Do outro lado da rua, um grupo
menor, de cerca de 50 pessoas, assiste o julgamento
ao vivo em uma televisão que, por serviço
pago, capta o sinal da transmissão por satélite.
Ligado à Sociedade de Defesa dos Indígenas
Unidos de Roraima (Sodiu-RR), o grupo defende a
demarcação da Terra Indígena
em ilhas para permitir a permanência dos grandes
produtores de arroz dentro da reserva.
Homens da Polícia Federal
e da Força Nacional de Segurança observam
a movimentação dos dois lados. Nenhum
dos grupos assume que irá partir para o conflito
em caso de decisão do STF contrária
aos interesses de cada um dos lados, mas dizem que
se forem atacados, reagirão.
De acordo com a PF, pelo menos
150 agentes estão espalhados na área
da reserva, alguns à paisana. Em caso de
conflito, outros 250 policiais, que estão
em cidades próximas, poderão reforçar
o contingente na Raposa.
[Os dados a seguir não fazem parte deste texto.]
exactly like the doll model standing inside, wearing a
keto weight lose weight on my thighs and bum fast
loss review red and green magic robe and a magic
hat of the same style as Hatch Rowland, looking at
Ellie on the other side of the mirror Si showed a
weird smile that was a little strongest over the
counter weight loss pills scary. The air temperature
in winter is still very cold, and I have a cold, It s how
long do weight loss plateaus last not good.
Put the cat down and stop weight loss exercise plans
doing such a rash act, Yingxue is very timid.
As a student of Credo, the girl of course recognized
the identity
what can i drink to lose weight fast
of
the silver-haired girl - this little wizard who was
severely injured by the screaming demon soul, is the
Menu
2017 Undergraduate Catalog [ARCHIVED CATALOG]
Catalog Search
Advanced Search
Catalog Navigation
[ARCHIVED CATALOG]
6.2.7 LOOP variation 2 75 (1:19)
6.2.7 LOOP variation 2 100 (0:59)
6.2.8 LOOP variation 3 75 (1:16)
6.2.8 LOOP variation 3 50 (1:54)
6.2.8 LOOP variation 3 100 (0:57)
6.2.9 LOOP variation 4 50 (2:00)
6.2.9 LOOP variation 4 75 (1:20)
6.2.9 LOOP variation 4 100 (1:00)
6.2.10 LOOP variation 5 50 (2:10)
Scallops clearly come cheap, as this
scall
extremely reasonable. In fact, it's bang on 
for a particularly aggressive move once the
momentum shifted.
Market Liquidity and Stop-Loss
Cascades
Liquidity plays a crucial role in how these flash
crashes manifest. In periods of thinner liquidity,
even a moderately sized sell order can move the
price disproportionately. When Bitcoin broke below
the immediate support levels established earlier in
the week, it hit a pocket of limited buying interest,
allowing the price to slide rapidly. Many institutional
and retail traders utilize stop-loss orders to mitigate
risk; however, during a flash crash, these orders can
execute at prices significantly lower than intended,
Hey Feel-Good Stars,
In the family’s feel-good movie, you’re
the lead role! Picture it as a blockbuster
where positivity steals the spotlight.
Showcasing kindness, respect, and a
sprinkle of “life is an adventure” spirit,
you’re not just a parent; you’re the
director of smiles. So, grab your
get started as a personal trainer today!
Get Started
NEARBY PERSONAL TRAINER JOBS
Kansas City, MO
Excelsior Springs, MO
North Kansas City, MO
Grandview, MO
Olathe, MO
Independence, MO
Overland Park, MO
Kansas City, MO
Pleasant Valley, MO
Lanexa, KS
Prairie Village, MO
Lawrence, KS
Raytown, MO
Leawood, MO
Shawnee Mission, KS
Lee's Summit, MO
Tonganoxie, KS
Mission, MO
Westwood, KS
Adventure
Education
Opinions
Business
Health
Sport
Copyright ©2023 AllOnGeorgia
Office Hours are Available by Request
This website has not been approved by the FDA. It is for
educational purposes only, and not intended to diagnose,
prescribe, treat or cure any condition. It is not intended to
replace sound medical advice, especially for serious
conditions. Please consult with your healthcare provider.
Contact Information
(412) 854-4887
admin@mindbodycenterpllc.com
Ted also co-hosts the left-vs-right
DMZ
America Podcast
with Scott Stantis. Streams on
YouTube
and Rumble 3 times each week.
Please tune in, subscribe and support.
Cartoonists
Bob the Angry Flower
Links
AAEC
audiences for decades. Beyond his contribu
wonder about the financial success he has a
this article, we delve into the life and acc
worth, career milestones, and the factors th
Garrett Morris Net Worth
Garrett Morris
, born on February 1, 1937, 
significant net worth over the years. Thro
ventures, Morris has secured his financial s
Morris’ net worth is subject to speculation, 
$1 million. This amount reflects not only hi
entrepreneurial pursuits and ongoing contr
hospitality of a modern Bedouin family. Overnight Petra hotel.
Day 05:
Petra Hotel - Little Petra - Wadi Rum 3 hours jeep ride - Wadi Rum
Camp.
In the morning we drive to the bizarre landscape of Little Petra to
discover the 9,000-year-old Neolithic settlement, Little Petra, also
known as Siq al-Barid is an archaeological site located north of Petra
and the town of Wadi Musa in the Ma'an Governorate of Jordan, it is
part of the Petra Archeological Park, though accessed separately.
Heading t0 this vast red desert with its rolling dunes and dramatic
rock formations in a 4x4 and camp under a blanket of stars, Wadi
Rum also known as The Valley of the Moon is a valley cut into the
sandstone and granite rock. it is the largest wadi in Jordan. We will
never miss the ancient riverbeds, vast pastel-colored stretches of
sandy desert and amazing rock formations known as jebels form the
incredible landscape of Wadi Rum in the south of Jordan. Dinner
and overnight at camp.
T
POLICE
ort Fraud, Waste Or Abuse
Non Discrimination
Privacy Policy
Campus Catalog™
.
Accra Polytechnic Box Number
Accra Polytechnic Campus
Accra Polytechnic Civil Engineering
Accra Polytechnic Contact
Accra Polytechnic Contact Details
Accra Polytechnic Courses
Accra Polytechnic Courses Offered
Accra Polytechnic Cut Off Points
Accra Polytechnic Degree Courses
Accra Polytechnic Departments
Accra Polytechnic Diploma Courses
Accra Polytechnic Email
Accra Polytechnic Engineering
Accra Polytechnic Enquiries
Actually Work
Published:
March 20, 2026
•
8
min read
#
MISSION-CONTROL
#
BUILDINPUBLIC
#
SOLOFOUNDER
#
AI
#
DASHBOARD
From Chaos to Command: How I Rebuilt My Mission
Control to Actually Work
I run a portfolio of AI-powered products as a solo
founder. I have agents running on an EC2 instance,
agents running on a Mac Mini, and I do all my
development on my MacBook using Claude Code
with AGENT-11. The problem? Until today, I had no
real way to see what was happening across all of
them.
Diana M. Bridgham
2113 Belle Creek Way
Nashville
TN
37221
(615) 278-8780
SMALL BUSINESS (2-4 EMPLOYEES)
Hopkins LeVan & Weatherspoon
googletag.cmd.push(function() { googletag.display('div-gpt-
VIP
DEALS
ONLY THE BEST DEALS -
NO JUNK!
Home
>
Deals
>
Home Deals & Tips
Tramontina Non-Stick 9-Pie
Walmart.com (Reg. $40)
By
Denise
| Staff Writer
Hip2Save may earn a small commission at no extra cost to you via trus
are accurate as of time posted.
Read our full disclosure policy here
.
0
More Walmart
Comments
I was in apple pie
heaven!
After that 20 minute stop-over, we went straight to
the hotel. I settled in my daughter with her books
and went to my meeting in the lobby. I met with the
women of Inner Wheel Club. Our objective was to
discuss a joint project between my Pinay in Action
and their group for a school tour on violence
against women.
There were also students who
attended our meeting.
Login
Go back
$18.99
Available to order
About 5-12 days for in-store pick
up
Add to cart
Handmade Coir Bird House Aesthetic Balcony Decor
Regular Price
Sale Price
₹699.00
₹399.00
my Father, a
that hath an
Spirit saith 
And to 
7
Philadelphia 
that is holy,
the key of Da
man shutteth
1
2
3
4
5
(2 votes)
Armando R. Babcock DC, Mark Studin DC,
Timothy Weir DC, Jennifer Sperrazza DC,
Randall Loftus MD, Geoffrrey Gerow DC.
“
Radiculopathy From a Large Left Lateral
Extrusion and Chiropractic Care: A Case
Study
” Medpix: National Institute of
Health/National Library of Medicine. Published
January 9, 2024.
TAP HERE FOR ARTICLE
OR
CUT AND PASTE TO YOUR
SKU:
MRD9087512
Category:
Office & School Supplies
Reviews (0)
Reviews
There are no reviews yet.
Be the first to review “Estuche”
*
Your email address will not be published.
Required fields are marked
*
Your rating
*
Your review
O efetivo da Força
Nacional em todo o estado é de cerca de 400
homens, concentrados principalmente da região
da reserva.
A entrada de jornalistas na área
está sendo controlada por agentes da Fundação
Nacional do Índio (Funai) e as entrevistas
com indígenas do grupo ligado ao CIR só
são autorizadas após uma triagem feita
por outros índios com crachás de "organização".